DIRECTIONS
Where a line of the listing below holds "down", add it to the tally; give only the final number.

DATA FOR THIS EXERCISE
★ ★ ★ ★ ★ ★ ★

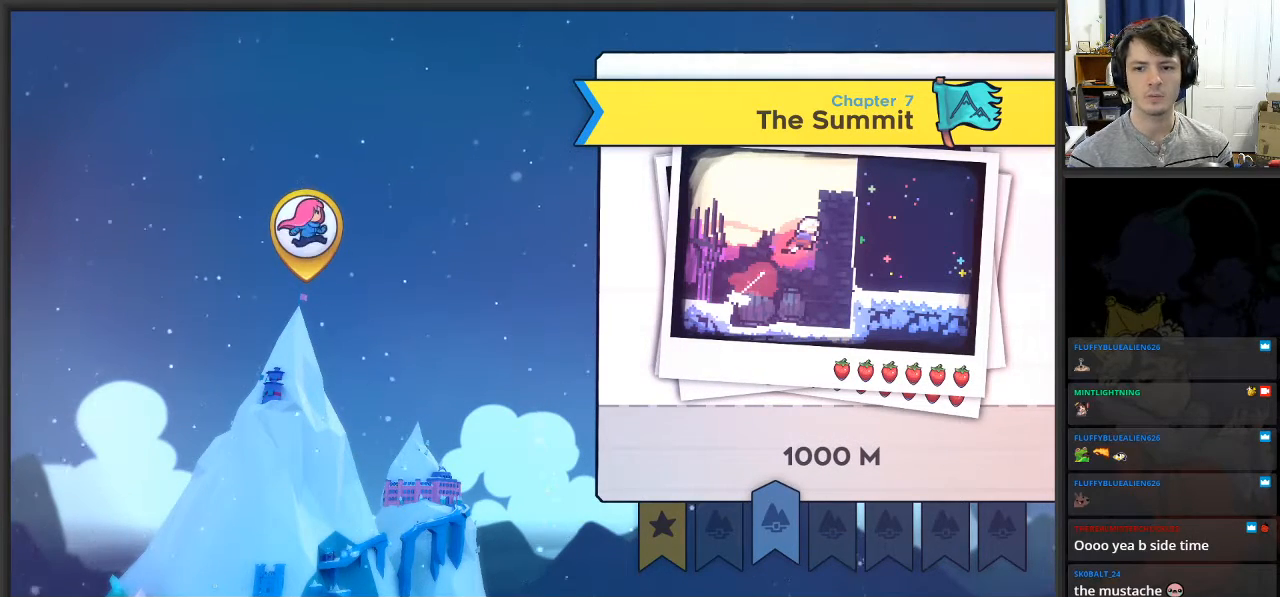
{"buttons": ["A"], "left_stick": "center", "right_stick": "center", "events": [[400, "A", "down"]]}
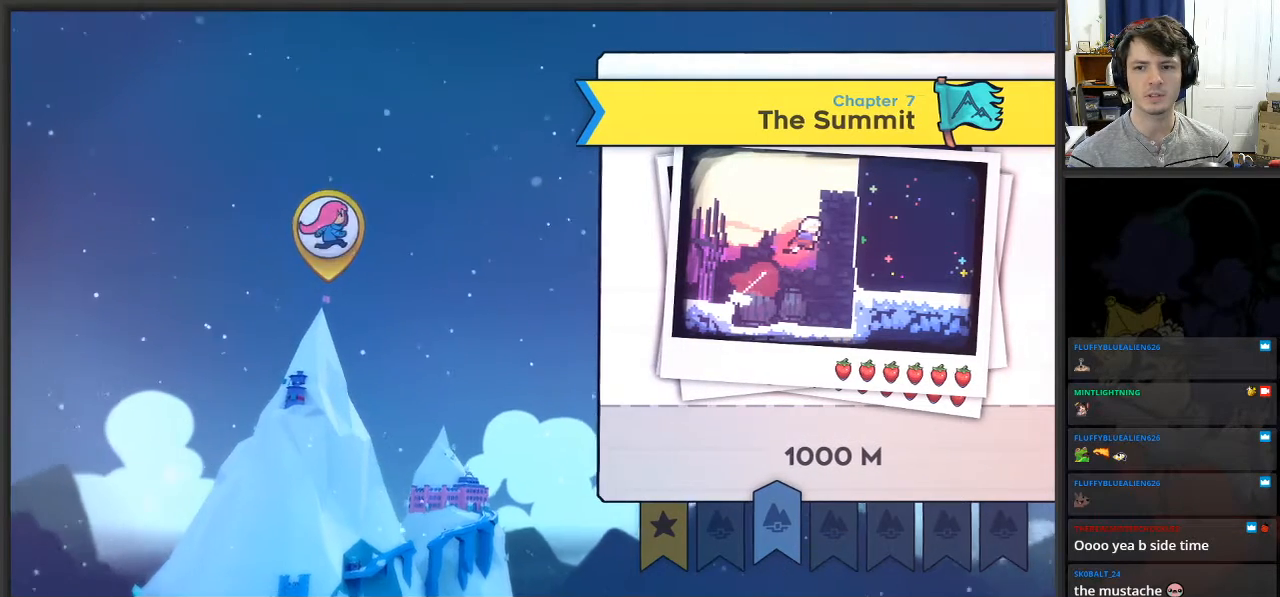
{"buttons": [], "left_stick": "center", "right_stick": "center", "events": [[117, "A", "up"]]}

★ ★ ★ ★ ★ ★ ★

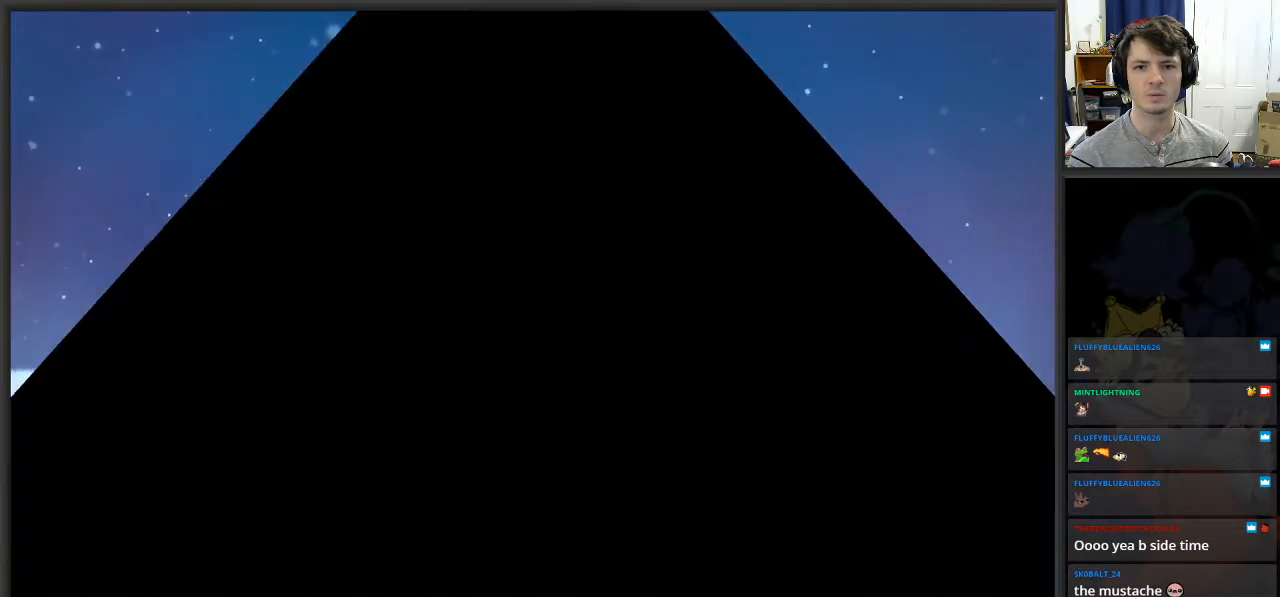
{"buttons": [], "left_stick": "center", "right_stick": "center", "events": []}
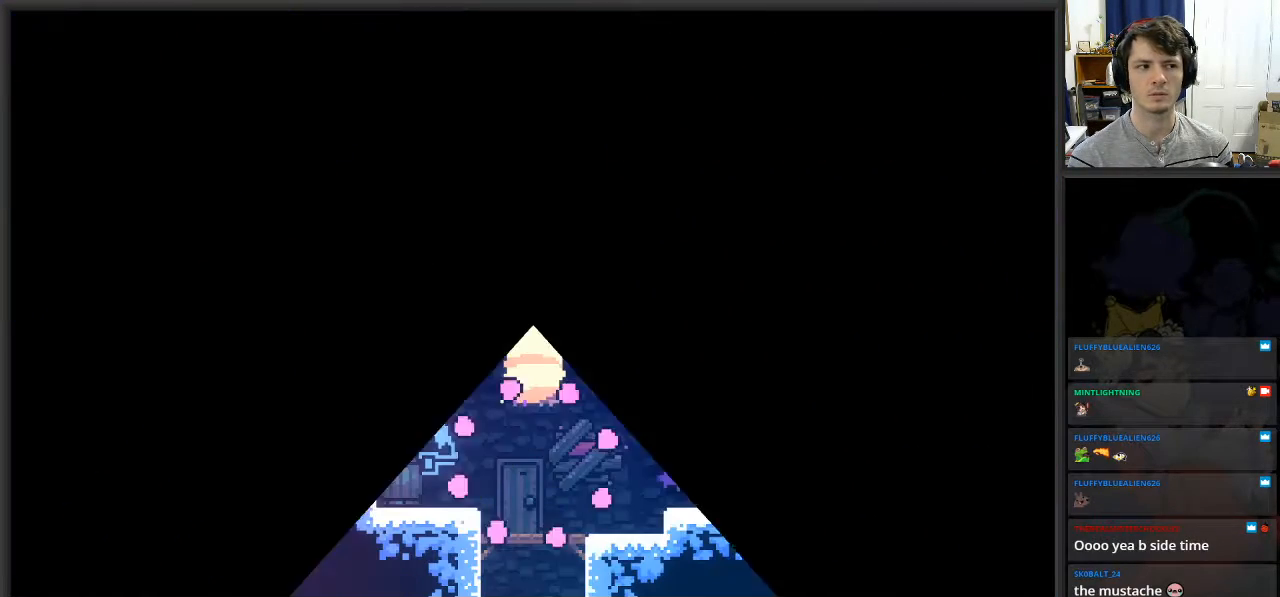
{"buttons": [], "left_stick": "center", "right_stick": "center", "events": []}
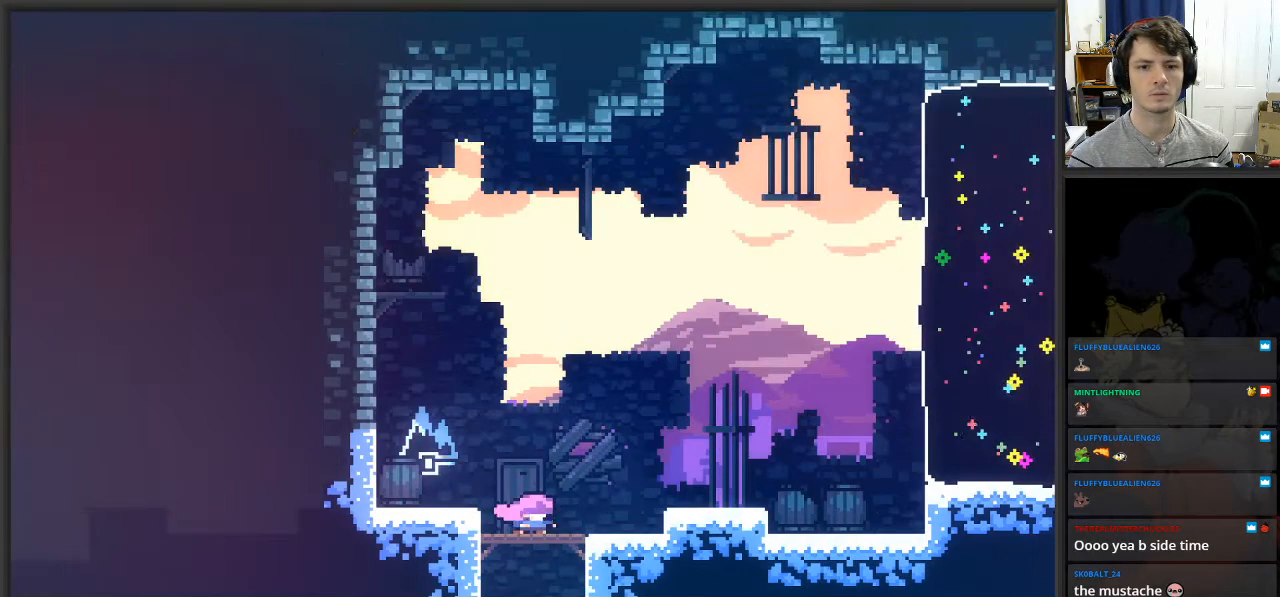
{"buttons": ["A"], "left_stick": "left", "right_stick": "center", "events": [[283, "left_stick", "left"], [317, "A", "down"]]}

★ ★ ★ ★ ★ ★ ★

RESPONSE BELOW
2